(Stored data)
^^^^

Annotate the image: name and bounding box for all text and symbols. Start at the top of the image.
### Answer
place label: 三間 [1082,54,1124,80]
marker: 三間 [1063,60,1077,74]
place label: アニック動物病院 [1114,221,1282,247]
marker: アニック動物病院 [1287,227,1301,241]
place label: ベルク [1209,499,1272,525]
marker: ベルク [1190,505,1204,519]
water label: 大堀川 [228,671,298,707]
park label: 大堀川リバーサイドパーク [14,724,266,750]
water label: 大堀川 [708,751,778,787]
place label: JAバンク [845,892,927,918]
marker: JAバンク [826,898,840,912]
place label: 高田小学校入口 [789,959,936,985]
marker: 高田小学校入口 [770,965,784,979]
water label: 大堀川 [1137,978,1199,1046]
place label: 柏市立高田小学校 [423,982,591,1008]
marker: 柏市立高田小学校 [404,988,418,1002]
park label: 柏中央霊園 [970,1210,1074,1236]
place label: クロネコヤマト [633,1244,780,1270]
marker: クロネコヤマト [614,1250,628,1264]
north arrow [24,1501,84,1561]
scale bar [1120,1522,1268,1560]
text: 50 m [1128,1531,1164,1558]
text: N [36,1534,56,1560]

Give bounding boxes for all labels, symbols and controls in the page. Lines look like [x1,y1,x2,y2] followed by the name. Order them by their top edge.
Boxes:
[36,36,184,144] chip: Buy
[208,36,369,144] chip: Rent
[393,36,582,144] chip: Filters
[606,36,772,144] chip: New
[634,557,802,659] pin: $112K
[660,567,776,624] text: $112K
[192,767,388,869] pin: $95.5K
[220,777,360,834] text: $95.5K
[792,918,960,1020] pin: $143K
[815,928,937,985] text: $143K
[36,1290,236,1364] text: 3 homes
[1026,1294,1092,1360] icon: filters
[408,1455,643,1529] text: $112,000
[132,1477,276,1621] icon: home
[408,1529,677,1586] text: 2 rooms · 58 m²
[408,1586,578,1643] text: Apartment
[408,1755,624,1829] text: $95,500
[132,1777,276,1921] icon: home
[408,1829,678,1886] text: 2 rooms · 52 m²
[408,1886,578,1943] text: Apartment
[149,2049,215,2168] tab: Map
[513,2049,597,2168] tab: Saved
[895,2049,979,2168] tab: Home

^^^^

# What is expected
Return the lines above precisely as they appear, beginning at the first line and ending at the line with "Give bounding boxes", and nothing after it.

# Exercise result
Annotate the image: name and bounding box for all text and symbols. Start at the top of the image.
### Answer
place label: 三間 [1082,54,1124,80]
marker: 三間 [1063,60,1077,74]
place label: アニック動物病院 [1114,221,1282,247]
marker: アニック動物病院 [1287,227,1301,241]
place label: ベルク [1209,499,1272,525]
marker: ベルク [1190,505,1204,519]
water label: 大堀川 [228,671,298,707]
park label: 大堀川リバーサイドパーク [14,724,266,750]
water label: 大堀川 [708,751,778,787]
place label: JAバンク [845,892,927,918]
marker: JAバンク [826,898,840,912]
place label: 高田小学校入口 [789,959,936,985]
marker: 高田小学校入口 [770,965,784,979]
water label: 大堀川 [1137,978,1199,1046]
place label: 柏市立高田小学校 [423,982,591,1008]
marker: 柏市立高田小学校 [404,988,418,1002]
park label: 柏中央霊園 [970,1210,1074,1236]
place label: クロネコヤマト [633,1244,780,1270]
marker: クロネコヤマト [614,1250,628,1264]
north arrow [24,1501,84,1561]
scale bar [1120,1522,1268,1560]
text: 50 m [1128,1531,1164,1558]
text: N [36,1534,56,1560]

Give bounding boxes for all labels, symbols and controls in the page. Lines look like [x1,y1,x2,y2] followed by the name. Order them by their top edge.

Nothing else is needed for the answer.